■ Directions ■
Return every row below verbatim, keeping the original order.

■ Task data ■

..............................

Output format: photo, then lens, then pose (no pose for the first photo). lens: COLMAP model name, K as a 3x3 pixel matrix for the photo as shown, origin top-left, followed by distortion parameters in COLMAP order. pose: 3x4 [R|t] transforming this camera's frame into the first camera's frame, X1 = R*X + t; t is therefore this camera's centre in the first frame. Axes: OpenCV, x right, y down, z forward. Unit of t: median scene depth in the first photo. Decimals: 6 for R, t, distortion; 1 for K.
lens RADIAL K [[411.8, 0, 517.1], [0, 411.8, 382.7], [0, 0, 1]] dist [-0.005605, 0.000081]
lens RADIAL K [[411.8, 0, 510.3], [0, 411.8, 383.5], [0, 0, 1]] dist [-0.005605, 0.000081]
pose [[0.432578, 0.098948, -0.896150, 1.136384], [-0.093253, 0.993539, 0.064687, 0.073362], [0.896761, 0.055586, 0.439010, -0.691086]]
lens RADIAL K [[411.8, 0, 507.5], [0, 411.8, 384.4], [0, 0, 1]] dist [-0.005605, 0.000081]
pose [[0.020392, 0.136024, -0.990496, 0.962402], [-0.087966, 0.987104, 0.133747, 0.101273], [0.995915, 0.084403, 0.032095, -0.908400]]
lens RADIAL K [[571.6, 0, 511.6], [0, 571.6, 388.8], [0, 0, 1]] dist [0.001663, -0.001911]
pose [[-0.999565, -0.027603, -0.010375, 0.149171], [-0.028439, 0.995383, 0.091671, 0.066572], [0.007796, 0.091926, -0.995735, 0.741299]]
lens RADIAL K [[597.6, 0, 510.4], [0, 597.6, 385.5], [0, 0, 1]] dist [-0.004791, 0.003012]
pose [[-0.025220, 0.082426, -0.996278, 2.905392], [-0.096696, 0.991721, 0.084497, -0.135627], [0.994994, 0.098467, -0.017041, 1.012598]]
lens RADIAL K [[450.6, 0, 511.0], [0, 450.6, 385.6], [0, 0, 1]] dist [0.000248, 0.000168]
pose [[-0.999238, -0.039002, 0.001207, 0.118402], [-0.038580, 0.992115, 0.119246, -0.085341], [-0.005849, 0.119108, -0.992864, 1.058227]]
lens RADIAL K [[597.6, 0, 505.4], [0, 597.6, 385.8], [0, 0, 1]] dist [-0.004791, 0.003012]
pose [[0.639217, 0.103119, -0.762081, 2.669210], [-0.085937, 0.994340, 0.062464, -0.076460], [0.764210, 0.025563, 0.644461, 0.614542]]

..............................

■ Answer to this problem ■
Output format: photo, then lens, then pose (no pose for the first photo). lens: COLMAP model name, K as a 3x3 pixel matrix for the photo as shown, origin top-left, followed by distortion parameters in COLMAP order. pose: 3x4 [R|t] transforming this camera's frame into the first camera's frame, X1 = R*X + t; t is therefore this camera's centre in the first frame. Axes: OpenCV, x right, y down, z forward. Unit of t: median scene depth in the first photo. Decimals: 6 for R, t, distortion; 1 for K.
lens RADIAL K [[411.8, 0, 517.1], [0, 411.8, 382.7], [0, 0, 1]] dist [-0.005605, 0.000081]
lens RADIAL K [[411.8, 0, 510.3], [0, 411.8, 383.5], [0, 0, 1]] dist [-0.005605, 0.000081]
pose [[0.432578, 0.098948, -0.896150, 1.136384], [-0.093253, 0.993539, 0.064687, 0.073362], [0.896761, 0.055586, 0.439010, -0.691086]]
lens RADIAL K [[411.8, 0, 507.5], [0, 411.8, 384.4], [0, 0, 1]] dist [-0.005605, 0.000081]
pose [[0.020392, 0.136024, -0.990496, 0.962402], [-0.087966, 0.987104, 0.133747, 0.101273], [0.995915, 0.084403, 0.032095, -0.908400]]
lens RADIAL K [[571.6, 0, 511.6], [0, 571.6, 388.8], [0, 0, 1]] dist [0.001663, -0.001911]
pose [[-0.999565, -0.027603, -0.010375, 0.149171], [-0.028439, 0.995383, 0.091671, 0.066572], [0.007796, 0.091926, -0.995735, 0.741299]]
lens RADIAL K [[597.6, 0, 510.4], [0, 597.6, 385.5], [0, 0, 1]] dist [-0.004791, 0.003012]
pose [[-0.025220, 0.082426, -0.996278, 2.905392], [-0.096696, 0.991721, 0.084497, -0.135627], [0.994994, 0.098467, -0.017041, 1.012598]]
lens RADIAL K [[450.6, 0, 511.0], [0, 450.6, 385.6], [0, 0, 1]] dist [0.000248, 0.000168]
pose [[-0.999238, -0.039002, 0.001207, 0.118402], [-0.038580, 0.992115, 0.119246, -0.085341], [-0.005849, 0.119108, -0.992864, 1.058227]]
lens RADIAL K [[597.6, 0, 505.4], [0, 597.6, 385.8], [0, 0, 1]] dist [-0.004791, 0.003012]
pose [[0.639217, 0.103119, -0.762081, 2.669210], [-0.085937, 0.994340, 0.062464, -0.076460], [0.764210, 0.025563, 0.644461, 0.614542]]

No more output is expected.